我不在乎创建元数据的努力，我有足够的奴隶来做到这一点。只是比较应该很快。因此，如果它有帮助，我也可以将视频转换 100 次...

这是我当前的想法：

视频长度（秒）
第一帧和最后一帧图片分析

我会将图片重新采样为缩略图大小并获取平均 RGB 值，然后如果该像素处的颜色大于/小于 0 或 1 表示的平均值，则逐像素序列化。所以我得到一个二进制字符串，我可以将其存储到 mysql 中并执行布尔位和（由 mysql 内部支持）并计算剩余的无效位（内部也支持，这将是二进制字符串的编辑距离）

比特率的开发随着时间的推移，使用相同的 vbr 编解码器，

我会将视频转码为具有完全相同设置的 vbr 视频文件。然后我会查看某些时间点的比特率（视频完成的百分比或绝对秒数......然后我们只会分析视频的一部分）。与图片相同。如果比特率大于平均值，则为 1，否则为 0。我们制作一个二进制字符串并将其存储在数据库中，然后计算 Levenshtein 距离

音频分析（比特率和分贝随时间的变化，就像视频的比特率）
关键帧分析

图像对比就像第一帧和最后一帧但在关键帧位置？我们将使用与比特率计算相同的源文件，因为关键帧很大程度上依赖于编解码器和设置。

随着时间的推移颜色的发展

也许让我们在图像中选取一个或多个区域/像素，看看它们如何随着时间的推移而发展。以及高于/低于平均水平的变化。我认为黑/白就足够了。

向用户提出建议以供最终批准...

或者我走的路完全错误吗？

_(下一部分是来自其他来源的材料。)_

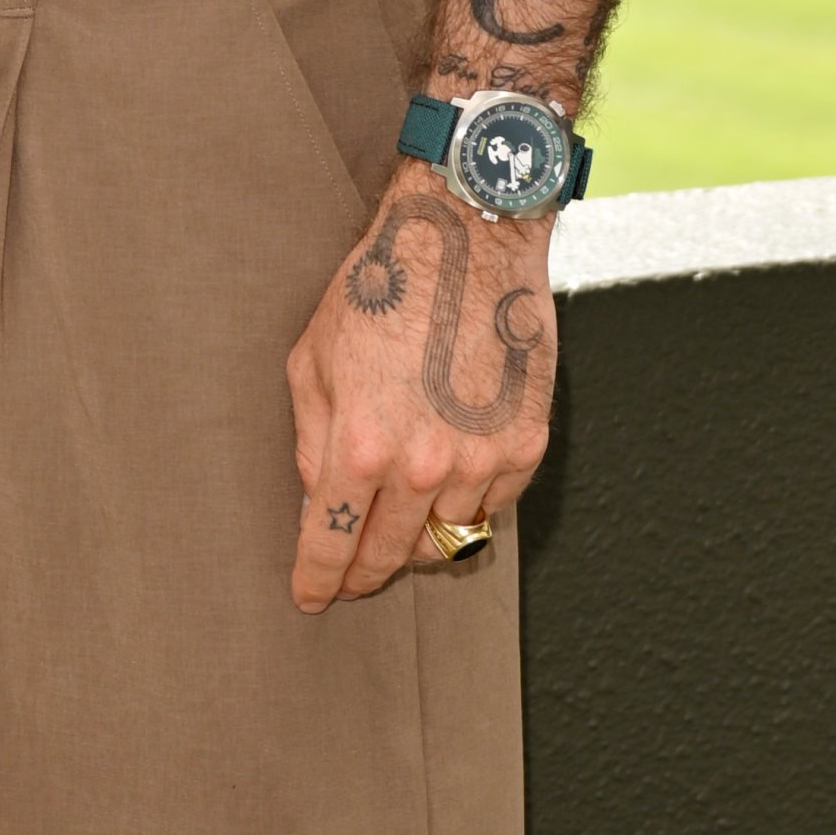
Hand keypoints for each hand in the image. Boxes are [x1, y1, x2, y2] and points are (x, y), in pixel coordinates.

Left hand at [285, 164, 556, 609]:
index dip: (316, 578)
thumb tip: (317, 498)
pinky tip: (444, 493)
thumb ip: (312, 440)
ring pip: (446, 541)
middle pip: (391, 555)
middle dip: (363, 574)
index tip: (309, 597)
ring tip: (396, 531)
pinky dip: (466, 512)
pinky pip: (492, 510)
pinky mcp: (526, 444)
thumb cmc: (380, 287)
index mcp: (362, 443)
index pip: (332, 541)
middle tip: (349, 578)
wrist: (467, 237)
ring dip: (417, 544)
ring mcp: (482, 460)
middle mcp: (424, 464)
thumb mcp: (313, 358)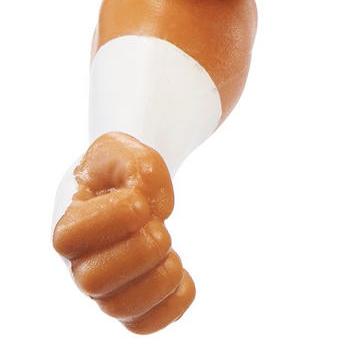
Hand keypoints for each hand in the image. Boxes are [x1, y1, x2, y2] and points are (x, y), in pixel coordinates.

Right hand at [52, 132, 194, 332]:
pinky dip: (172, 305)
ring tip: (171, 253)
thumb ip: (136, 166)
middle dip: (141, 250)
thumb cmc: (115, 170)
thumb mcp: (120, 148)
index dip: (114, 217)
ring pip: (119, 308)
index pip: (70, 237)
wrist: (124, 185)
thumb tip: (152, 206)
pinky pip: (144, 323)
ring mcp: (103, 286)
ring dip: (159, 278)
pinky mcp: (130, 298)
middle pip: (94, 281)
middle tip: (158, 228)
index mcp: (68, 224)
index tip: (139, 201)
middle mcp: (79, 262)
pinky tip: (185, 278)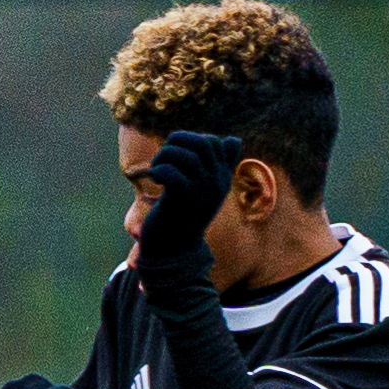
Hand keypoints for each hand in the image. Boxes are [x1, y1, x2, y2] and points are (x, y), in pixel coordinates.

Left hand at [134, 130, 242, 272]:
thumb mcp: (205, 188)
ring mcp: (201, 191)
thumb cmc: (183, 215)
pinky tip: (155, 179)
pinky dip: (159, 169)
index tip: (177, 157)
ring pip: (187, 155)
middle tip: (164, 159)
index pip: (217, 142)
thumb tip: (232, 139)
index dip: (192, 140)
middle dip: (178, 142)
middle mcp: (216, 183)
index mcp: (222, 178)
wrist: (173, 249)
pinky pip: (172, 172)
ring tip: (157, 168)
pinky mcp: (182, 200)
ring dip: (164, 156)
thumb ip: (216, 164)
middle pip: (204, 143)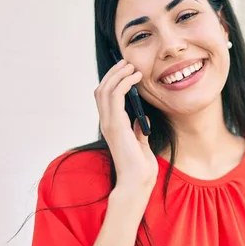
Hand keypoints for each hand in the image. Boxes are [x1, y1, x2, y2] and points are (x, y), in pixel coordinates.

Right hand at [95, 59, 157, 195]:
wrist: (137, 182)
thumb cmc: (140, 168)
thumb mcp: (141, 145)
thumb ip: (139, 132)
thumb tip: (142, 120)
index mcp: (112, 126)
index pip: (105, 97)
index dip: (113, 81)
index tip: (127, 70)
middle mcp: (107, 123)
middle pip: (102, 89)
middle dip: (113, 73)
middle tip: (127, 63)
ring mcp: (109, 123)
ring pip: (105, 89)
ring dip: (118, 74)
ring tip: (131, 66)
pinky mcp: (116, 125)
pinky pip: (115, 96)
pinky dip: (123, 83)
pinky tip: (135, 78)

我想我不可能是第一个遇到这个问题的人，但我没有找到解决方案。

原文

In the following scenario:

I got a project having a catalog of currently some ten thousand video files, the number is going to increase dramatically.

However lots of them are duplicates. With every video file I have associated semantic and descriptive information which I want to merge duplicates to achive better results for every one.

Now I need some sort of procedure where I index metadata in a database, and whenever a new video enters the catalog the same data is calculated and matched against in the database.

Problem is the videos aren't exact duplicates. They can have different quality, are amby cropped, watermarked or have a sequel/prequel. Or are cut off at the beginning and/or end.

Unfortunately the better the comparision the more cpu and memory intensive it gets so I plan on implementing several layers of comparision that begin with very graceful but fast comparision (maby video lengh with a tolerance of 10%) and end with the final comparision that decides whether its really a duplicate (that would be a community vote).

So as I have a community to verify the results it suffices to deliver "good guesses" with a low miss ratio.

So now my question is what layers can you guys think of or do you have a better approach?

I don't care the effort to create the metadata, I have enough slaves to do that. Just the comparision should be fast. So if it helps I can convert the video 100 times as well...

Here are my current ideas:

video length (seconds)
first and last frame picture analysis

I would resample the picture to a thumbnail size and get the average rgb values then serialize pixel by pixel if the color at this pixel is greater/smaller than the average represented by 0 or 1. So I get a binary string which I can store into mysql and do a boolean bit-sum (supported by mysql internally) and count the remaining uneval bits (as well supported internally, that would then be the Levenshtein distance of the bianry strings)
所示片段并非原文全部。